Ireland’s economic performance puts debt to GDP on downward path
Ireland’s remarkable economic performance during the Covid-19 pandemic has helped to place government debt-to-GDP on a firm downward trajectory, Fitch Ratings says in a new report.
Rapid growth has boosted revenue, helping the country to accommodate support measures and increased spending, but this economic expansion has been driven by the foreign multinational enterprise (MNE) sector, highlighting the disconnection between GDP and underlying national income.
Fitch doubled its 2021 Irish real GDP growth forecast in September to 14.9%. Ireland will post faster growth than any other Fitch-rated sovereign in 2019-2021, owing to spillover from the foreign MNE sector and large direct government support. Growth is fuelling a strong increase in Exchequer revenue, which grew 25% from January-September this year compared to 2019.

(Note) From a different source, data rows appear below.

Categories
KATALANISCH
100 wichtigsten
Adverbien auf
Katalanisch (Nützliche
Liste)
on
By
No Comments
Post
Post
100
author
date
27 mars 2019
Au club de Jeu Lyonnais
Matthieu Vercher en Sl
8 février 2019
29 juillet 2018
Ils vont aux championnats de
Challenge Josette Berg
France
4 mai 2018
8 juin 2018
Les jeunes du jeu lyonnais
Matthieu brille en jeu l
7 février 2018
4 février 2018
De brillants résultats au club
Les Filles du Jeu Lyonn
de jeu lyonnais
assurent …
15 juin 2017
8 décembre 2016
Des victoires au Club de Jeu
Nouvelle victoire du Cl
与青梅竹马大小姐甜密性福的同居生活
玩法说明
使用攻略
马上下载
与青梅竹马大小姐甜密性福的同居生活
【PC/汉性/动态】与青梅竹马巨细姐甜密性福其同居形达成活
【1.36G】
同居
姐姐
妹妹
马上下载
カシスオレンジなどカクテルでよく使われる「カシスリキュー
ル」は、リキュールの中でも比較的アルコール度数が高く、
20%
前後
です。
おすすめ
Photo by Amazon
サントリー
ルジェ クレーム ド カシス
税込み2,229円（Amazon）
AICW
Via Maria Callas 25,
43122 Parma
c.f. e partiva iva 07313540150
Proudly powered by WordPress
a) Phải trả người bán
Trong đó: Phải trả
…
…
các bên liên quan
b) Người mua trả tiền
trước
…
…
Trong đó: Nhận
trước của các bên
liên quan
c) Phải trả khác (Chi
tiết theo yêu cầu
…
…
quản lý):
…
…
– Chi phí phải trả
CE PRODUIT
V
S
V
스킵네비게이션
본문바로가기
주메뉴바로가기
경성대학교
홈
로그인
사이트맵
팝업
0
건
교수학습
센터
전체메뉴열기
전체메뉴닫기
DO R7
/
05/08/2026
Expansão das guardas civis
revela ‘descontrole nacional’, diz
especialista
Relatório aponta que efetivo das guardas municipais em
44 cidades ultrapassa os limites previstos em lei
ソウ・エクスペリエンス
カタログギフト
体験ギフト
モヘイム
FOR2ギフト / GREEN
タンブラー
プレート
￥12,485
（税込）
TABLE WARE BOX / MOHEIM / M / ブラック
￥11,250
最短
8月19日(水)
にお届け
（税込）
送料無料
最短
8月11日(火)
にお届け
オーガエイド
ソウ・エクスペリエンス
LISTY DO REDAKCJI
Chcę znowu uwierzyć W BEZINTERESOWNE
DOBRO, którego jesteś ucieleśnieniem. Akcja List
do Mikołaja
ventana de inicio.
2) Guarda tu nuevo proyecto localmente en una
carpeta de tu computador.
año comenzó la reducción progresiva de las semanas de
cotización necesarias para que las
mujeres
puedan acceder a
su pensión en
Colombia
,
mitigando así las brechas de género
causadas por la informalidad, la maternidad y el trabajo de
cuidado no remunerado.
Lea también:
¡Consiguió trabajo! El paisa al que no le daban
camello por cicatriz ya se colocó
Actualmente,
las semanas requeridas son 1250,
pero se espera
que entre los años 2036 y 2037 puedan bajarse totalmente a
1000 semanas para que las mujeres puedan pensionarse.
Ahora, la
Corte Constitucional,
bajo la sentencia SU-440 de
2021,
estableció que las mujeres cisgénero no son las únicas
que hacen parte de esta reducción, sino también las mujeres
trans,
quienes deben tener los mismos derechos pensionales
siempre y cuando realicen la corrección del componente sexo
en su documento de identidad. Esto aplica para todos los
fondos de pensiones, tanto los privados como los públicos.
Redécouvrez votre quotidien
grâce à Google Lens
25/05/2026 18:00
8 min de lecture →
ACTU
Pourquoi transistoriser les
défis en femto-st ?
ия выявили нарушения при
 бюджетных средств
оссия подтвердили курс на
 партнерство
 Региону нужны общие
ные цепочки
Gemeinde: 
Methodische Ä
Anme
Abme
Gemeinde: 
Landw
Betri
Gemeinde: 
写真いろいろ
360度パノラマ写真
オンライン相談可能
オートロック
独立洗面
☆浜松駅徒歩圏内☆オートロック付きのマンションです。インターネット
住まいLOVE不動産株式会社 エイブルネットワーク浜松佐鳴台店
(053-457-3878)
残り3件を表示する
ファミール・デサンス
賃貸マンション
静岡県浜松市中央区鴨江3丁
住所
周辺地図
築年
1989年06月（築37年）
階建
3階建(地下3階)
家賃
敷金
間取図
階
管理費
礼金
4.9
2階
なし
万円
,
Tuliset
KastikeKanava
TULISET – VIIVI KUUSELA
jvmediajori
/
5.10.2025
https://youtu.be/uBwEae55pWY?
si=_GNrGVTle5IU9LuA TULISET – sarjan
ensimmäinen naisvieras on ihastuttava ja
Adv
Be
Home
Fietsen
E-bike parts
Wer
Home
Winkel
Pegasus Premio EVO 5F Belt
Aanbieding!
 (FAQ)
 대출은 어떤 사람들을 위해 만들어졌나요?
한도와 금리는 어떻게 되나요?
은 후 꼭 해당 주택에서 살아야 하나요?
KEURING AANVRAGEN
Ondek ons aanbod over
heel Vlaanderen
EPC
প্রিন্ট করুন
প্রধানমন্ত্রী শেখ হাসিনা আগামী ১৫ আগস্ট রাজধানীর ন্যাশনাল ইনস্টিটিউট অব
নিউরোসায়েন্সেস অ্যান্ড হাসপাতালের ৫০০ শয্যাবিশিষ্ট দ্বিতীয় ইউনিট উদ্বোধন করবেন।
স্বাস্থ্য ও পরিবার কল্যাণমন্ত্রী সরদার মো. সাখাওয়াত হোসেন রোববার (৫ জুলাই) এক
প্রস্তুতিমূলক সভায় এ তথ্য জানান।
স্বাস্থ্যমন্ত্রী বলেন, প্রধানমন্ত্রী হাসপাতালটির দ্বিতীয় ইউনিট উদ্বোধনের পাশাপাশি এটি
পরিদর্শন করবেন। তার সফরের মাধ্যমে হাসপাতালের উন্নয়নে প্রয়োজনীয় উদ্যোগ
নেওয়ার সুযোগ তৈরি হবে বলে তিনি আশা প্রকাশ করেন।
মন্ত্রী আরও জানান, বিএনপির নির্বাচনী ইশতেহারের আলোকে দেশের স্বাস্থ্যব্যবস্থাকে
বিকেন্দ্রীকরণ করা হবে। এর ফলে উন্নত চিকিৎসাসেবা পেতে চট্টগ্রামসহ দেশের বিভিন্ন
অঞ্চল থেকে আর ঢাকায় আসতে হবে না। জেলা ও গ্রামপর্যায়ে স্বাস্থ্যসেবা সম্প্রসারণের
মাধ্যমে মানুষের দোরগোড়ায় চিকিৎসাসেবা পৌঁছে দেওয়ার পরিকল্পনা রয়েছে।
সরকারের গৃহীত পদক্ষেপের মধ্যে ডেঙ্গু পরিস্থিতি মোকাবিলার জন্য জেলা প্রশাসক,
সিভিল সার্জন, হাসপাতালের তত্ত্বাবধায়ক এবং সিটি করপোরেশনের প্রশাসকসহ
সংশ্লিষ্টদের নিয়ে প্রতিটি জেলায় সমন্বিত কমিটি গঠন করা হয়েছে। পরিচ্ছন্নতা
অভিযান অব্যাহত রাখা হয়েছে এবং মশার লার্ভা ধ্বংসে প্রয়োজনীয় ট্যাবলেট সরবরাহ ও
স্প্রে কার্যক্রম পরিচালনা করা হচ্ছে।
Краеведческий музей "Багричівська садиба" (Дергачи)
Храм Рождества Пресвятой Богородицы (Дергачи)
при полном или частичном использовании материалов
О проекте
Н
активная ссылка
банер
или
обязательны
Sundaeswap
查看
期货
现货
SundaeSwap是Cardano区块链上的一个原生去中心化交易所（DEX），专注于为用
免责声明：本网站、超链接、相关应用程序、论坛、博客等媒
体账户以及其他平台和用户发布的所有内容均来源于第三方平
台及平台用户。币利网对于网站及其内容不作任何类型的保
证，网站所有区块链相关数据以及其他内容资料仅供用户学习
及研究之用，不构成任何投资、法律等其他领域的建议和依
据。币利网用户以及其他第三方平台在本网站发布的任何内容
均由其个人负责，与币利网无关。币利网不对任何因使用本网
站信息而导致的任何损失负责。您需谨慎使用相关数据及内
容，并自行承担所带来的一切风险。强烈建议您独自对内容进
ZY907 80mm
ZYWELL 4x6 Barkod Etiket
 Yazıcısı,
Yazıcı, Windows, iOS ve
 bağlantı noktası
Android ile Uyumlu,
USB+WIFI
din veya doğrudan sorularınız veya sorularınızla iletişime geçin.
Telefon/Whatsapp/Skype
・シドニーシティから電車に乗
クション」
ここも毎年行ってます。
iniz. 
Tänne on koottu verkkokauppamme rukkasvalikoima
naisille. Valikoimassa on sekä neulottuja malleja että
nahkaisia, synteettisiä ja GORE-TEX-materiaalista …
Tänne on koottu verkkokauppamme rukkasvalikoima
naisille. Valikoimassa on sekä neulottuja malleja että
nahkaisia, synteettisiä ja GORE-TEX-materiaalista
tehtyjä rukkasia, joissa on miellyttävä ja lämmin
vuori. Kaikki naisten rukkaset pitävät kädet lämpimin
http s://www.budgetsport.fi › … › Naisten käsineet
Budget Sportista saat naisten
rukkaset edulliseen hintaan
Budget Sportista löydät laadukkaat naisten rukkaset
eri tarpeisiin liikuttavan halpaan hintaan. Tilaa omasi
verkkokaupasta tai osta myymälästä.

The government increased its tax revenue projections by 1% of GDP for both this year and next in its 2022 budget. Fitch’s and the government’s fiscal forecasts point to rapid deficit reduction, leading to a broadly balanced budget in 2023, with debt/GDP falling below the ‘A’ category median of 56.7% at end-2021.
However, this ratio is flattered by artificially high GDP levels from MNE activities. The 2020 government debt-to-revenue ratio of 258% – more than 1.7x the ‘A’ category median – indicates that Ireland’s public debt burden is still higher than rating peers, while the ratio of debt to national income is not falling.
Our Sovereign Rating Model uses GDP-based measures to ensure consistency across our ratings, but we address their shortcomings as measures of Ireland’s economic and fiscal position by adjusting the model output downwards by two notches.
The Irish economy’s reliance on corporate income tax revenue from a few foreign-owned MNEs exposes the sovereign to proposed changes to the global corporate tax framework. Lack of detail makes it too early to fully assess the impact, but the changes could cause revenue to fall and FDI inflows to slow.